### What this exercise asks
A. Please repeat a passage from the J. Pius Barbour biography below, starting at the words "- Born: June" and stopping after "a student there.".
B. Translate this sentence from the J. Pius Barbour biography into Spanish: "From 1931 to 1933, he was pastor of Mt. Olive Baptist Church in Fort Wayne, Indiana."

### Document excerpt
- Born: June 8, 1894 Galveston, Texas, U.S.
- Died: January 5, 1974 (aged 79) Philadelphia, Pennsylvania, U.S.
- Resting place: Calvary Baptist Church, Chester, Pennsylvania, U.S.
- Occupations: Pastor, executive director of the National Baptist Association, editor of the National Baptist Voice publication

= J. Pius Barbour =

American Baptist pastor (1894–1974)

Josephus Pius Barbour (June 8, 1894 - January 5, 1974) was an American Baptist pastor of Calvary Baptist Church in Chester, Pennsylvania who served as an executive director of the National Baptist Association and editor of the National Baptist Voice publication. He graduated from Crozer Theological Seminary in 1937, and later mentored a teenaged Martin Luther King Jr., when King was a student there.

==Early life and education==
Barbour was born in Galveston, Texas. He received his Bachelor of Arts degree from Morehouse College in 1917 and a Master of Theology degree from Crozer Theological Seminary in 1937.

==Career==
From 1919 to 1921, Barbour was a faculty member at Tuskegee Institute. In 1921, Barbour became pastor of the Day Street Baptist Church in Montgomery, Alabama and served until 1931. While serving as a pastor in Montgomery, Barbour called for a gathering in response to efforts by the state to undermine black voting rights. From 1931 to 1933, he was pastor of Mt. Olive Baptist Church in Fort Wayne, Indiana. He became pastor of the Calvary Baptist Church in Chester, Pennsylvania, in 1933 and served in that capacity until his death in 1974.

Barbour was a member of the executive board of the National Baptist Convention and was the editor of its publication, the National Baptist Voice, for 17 years.

Barbour was active in the local Chester civil right activism partnering with George Raymond, the president of the NAACP Chester branch. He was the chief strategist of activism for twenty years and was well respected by blacks and whites within the community for his measured and pragmatic approach. He supplemented his preacher salary by working in local politics as a representative of the African-American community in Chester.

==Mentoring of Martin Luther King Jr.==
Martin Luther King Jr. attended Calvary Baptist Church while studying at Crozer Theological Seminary from 1948 to 1951. King's father, Martin Luther King Sr., knew Barbour for years through their affiliation with the National Baptist Association and asked Barbour to take the then-19-year-old King under his care and to monitor his studies and activities at Crozer.

### Provided information
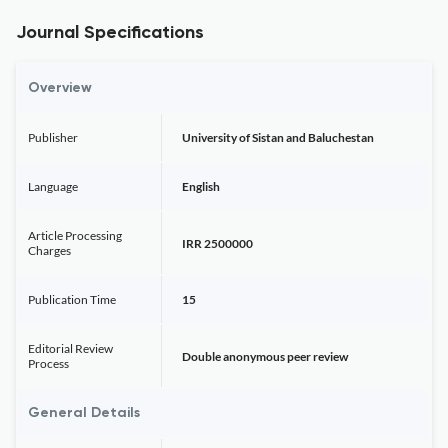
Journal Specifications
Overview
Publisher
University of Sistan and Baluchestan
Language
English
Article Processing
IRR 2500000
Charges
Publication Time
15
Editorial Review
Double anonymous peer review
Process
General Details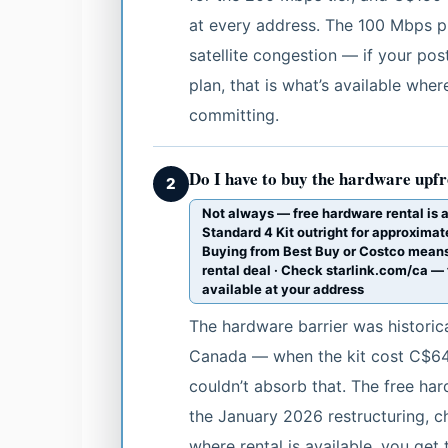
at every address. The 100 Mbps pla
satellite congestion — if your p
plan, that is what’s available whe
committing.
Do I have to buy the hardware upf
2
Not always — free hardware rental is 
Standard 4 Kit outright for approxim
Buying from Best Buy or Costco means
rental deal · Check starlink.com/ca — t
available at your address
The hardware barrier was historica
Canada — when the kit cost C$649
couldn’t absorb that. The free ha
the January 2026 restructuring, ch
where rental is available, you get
---
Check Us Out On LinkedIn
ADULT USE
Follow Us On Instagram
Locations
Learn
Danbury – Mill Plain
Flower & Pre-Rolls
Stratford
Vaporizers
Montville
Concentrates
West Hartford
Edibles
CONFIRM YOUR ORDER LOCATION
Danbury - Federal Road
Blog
==
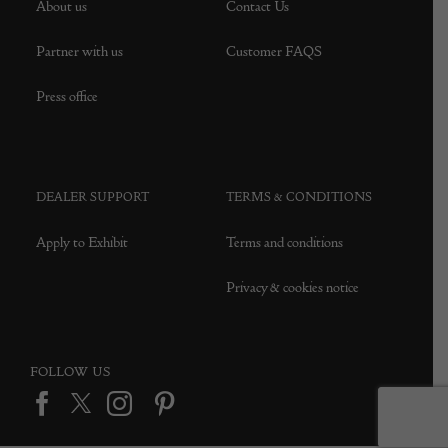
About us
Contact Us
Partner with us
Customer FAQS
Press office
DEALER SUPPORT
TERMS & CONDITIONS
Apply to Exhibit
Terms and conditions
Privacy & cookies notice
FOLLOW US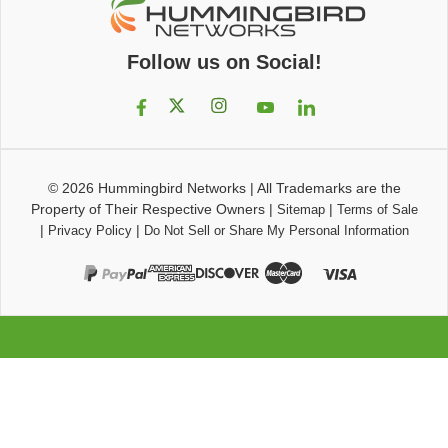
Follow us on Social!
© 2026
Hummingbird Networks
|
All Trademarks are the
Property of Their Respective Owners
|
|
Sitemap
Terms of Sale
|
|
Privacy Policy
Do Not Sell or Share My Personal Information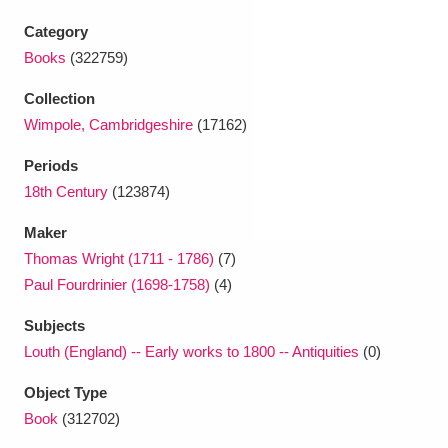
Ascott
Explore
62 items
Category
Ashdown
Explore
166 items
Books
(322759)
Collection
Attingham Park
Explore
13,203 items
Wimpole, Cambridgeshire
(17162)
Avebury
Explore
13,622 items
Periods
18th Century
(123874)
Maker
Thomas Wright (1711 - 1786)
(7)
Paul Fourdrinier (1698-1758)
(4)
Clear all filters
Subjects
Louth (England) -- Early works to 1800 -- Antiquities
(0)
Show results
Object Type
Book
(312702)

### Results for the exercise
A.
- Born: June 8, 1894 Galveston, Texas, U.S.
- Died: January 5, 1974 (aged 79) Philadelphia, Pennsylvania, U.S.
- Resting place: Calvary Baptist Church, Chester, Pennsylvania, U.S.
- Occupations: Pastor, executive director of the National Baptist Association, editor of the National Baptist Voice publication

= J. Pius Barbour =

American Baptist pastor (1894–1974)

Josephus Pius Barbour (June 8, 1894 - January 5, 1974) was an American Baptist pastor of Calvary Baptist Church in Chester, Pennsylvania who served as an executive director of the National Baptist Association and editor of the National Baptist Voice publication. He graduated from Crozer Theological Seminary in 1937, and later mentored a teenaged Martin Luther King Jr., when King was a student there.

B. De 1931 a 1933, fue pastor de la Iglesia Bautista Mt. Olive en Fort Wayne, Indiana.